→ **PROBLEM TO SOLVE**: For each line of the data below, copy it if it holds the word "assign".

→ **DATA EXTRACTS**:
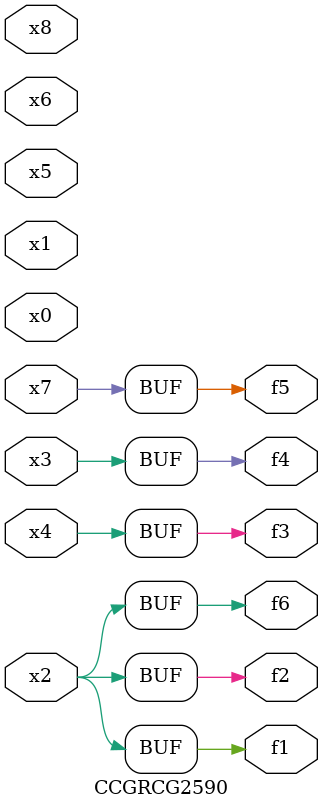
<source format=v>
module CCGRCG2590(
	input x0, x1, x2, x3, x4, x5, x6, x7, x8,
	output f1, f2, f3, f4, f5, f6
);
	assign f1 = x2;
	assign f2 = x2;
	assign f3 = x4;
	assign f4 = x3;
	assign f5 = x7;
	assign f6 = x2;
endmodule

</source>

---

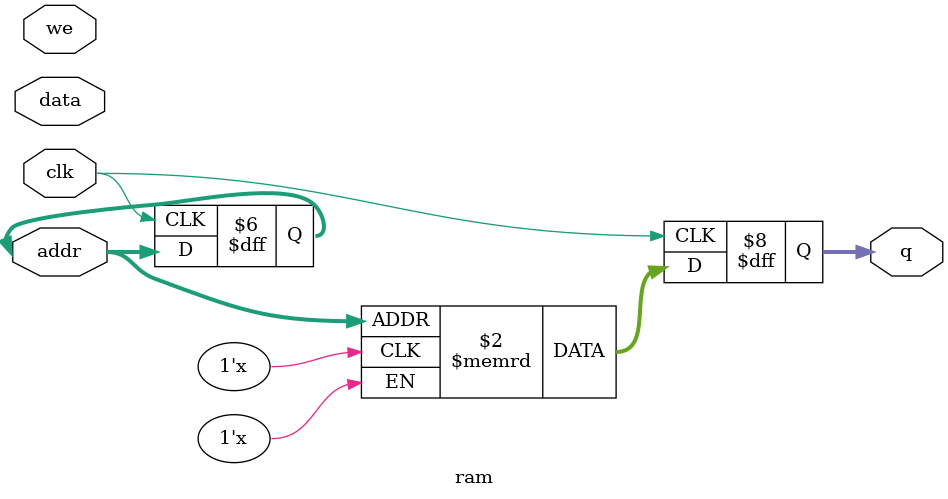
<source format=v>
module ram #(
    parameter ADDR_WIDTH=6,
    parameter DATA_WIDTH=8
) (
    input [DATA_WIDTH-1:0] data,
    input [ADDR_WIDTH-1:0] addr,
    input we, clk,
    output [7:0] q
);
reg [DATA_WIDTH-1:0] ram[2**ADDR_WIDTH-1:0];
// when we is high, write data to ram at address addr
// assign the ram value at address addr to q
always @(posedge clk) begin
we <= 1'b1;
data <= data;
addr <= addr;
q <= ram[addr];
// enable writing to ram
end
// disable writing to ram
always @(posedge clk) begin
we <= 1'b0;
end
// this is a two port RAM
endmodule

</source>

→ **SOLUTION BELOW**:
	assign f1 = x2;
	assign f2 = x2;
	assign f3 = x4;
	assign f4 = x3;
	assign f5 = x7;
	assign f6 = x2;
// assign the ram value at address addr to q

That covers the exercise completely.